Currency Born from Necessity
Due to the scarcity of smaller denomination coins during the Gold Rush, privately minted quarter, half, and dollar coins were minted starting in 1852. These coins circulated alongside smaller-size silver coins from around the world, many of which were also found on the Central America. The fractional gold coins were lightweight but were still accepted in commerce.
Dozens of private companies minted California fractional gold coins, and there are about 575 different varieties known of all types. The standard reference for the series is California Pioneer Fractional Gold by Walter Breen and Ron Gillio. Coins are assigned BG numbers when attributed.
The Coinage Act of April 22, 1864, made private coinage illegal in the US, but the law was not fully enforced until 1883. The coins issued after 1883 are considered tokens and do not state a denomination in most cases. There are also plentiful modern replicas that are gold-plated and nearly worthless.
Go Back in Time to the Gold Rush
Collecting California fractional gold coins is a fun and fascinating pursuit, as many of the coins are tangible links to one of the most exciting eras of American history. I particularly like the Type One issues from 1852 to 1857 that actually circulated or were struck during the Gold Rush.
Other private California gold coins of higher denominations are beyond the reach of most collectors, with many priced in the tens of thousands of dollars. But while you may not be able to afford a Fifty Dollar “slug”, a very similar design can be found on varieties of dollar coins from the same period.
The Type One California fractional gold coins were produced in six major configurations. These include quarter, half, and dollar coins that are either round or octagonal. This six-coin Type set would be a great way to start a collection of this intriguing series. For the specialist, there are hundreds of varieties and types. There are also a few unique designs, such as the “Defiant Eagle” quarter dollar, that are extremely rare. The “Peacock Reverse” is another favorite.
Later issues that were struck from 1858 to 1882 were mostly produced as tokens for the collector or souvenir market. These issues are usually found with Liberty heads and Indian heads, but some examples were produced with the head of Washington. They were also struck in round and octagonal configurations. Many were produced in limited numbers and come very Proof-like in appearance.
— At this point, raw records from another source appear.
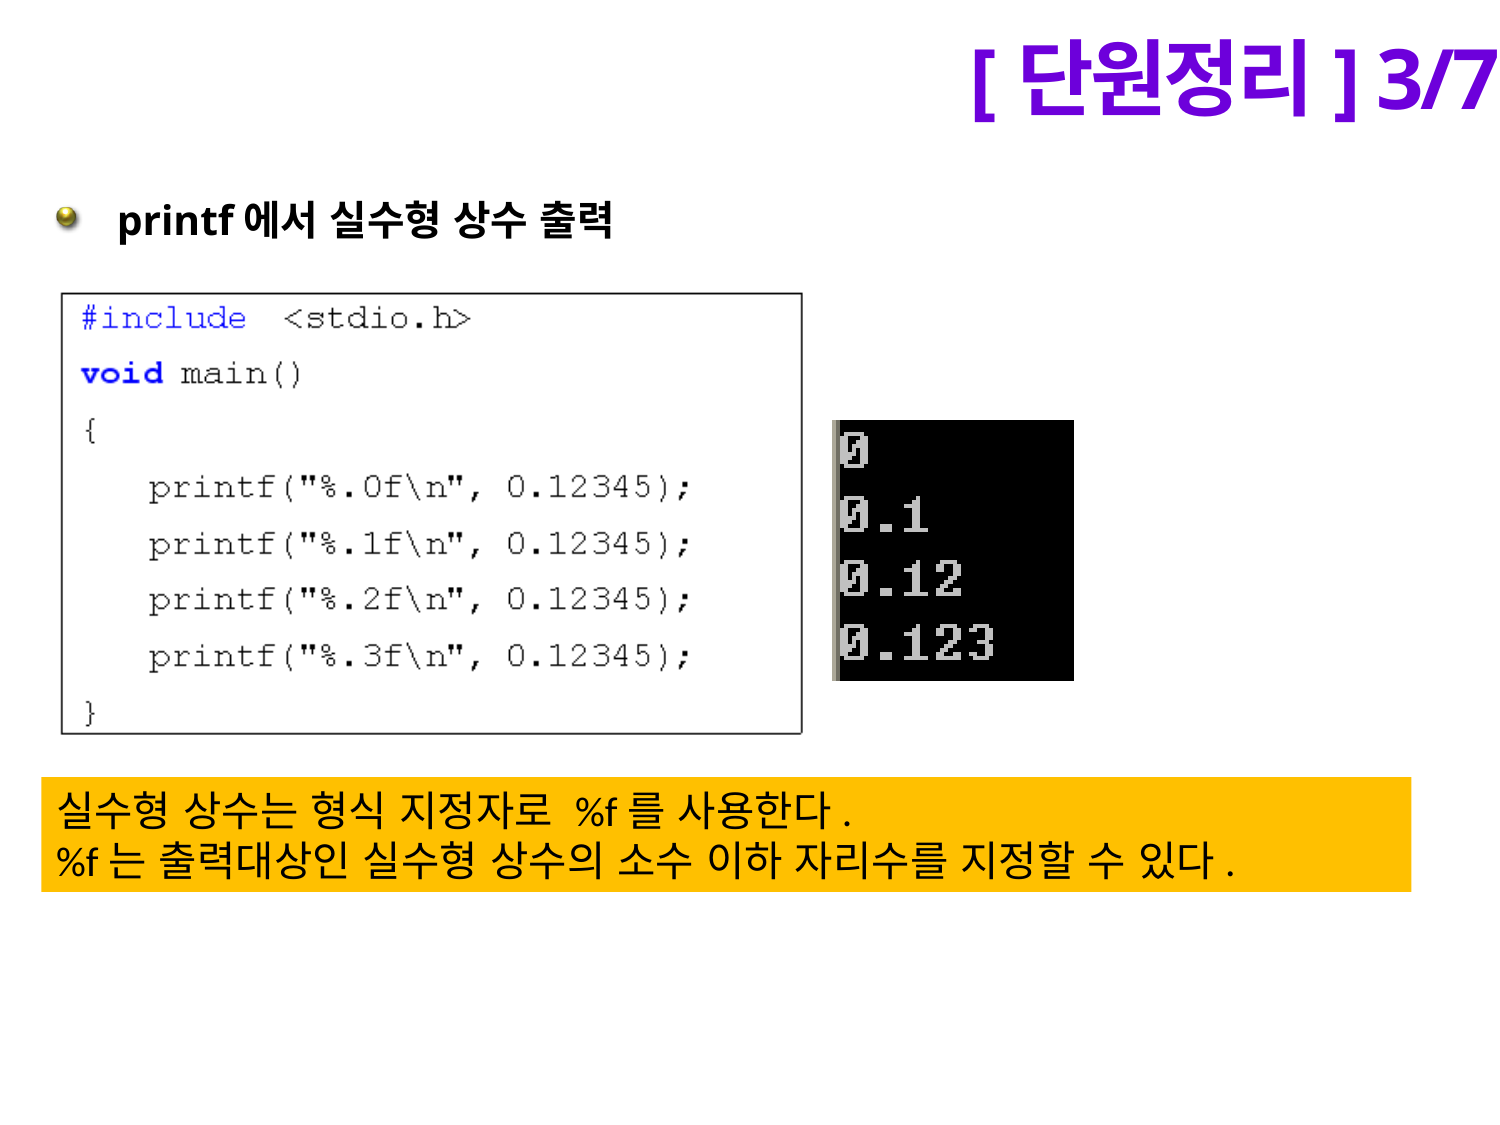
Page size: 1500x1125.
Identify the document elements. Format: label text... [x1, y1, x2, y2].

title [단원정리] 3/7 [0, 75, 1500, 161]
picture [53, 204, 83, 234]
picture [52, 278, 808, 740]
picture [832, 420, 1074, 681]
text_box 실수형 상수는 형식 지정자로 %f를 사용한다. %f는 출력대상인 실수형 상수의 소수 이하 자리수를 지정할 수 있다. [41, 777, 1412, 892]
text_box [0, 0, 1500, 75]
list printf에서 실수형 상수 출력 [53, 184, 1424, 244]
Collectors often assemble Type sets of this series as well with examples of the Indian and Liberty types in the various denominations and shapes.
A Boon to the Series
Years ago, collecting California fractional gold coins was tedious, to say the least. The coins are tiny and are literally small slivers of gold. Third-party grading has been a boon to this particular series. When the coins are certified, they become easy to manage and highly collectible. Certification also performs the important task of assigning each coin the proper variety attribution. Collectors of the past had to guess the coins’ rarity based on experience or appearance at auction. The NGC Census provides an extremely valuable tool for assessing rarity.
A few years ago, I became Senior Editor of the Guide Book of United States Coins (the Red Book), and I tasked myself with looking for areas of possible improvement. One section that we greatly improved last year is that on California fractional gold coins. Now, much more emphasis is placed on the 1852-1857 issues that were struck and used during the actual Gold Rush.
California fractional gold coins are affordable and one of the most interesting series of coins struck in the US. You can purchase one or two coins as relics of this era, or go “all in” by trying to assemble as many different varieties as possible. It would be nearly impossible to complete a variety set, but the challenge would be extremely exciting.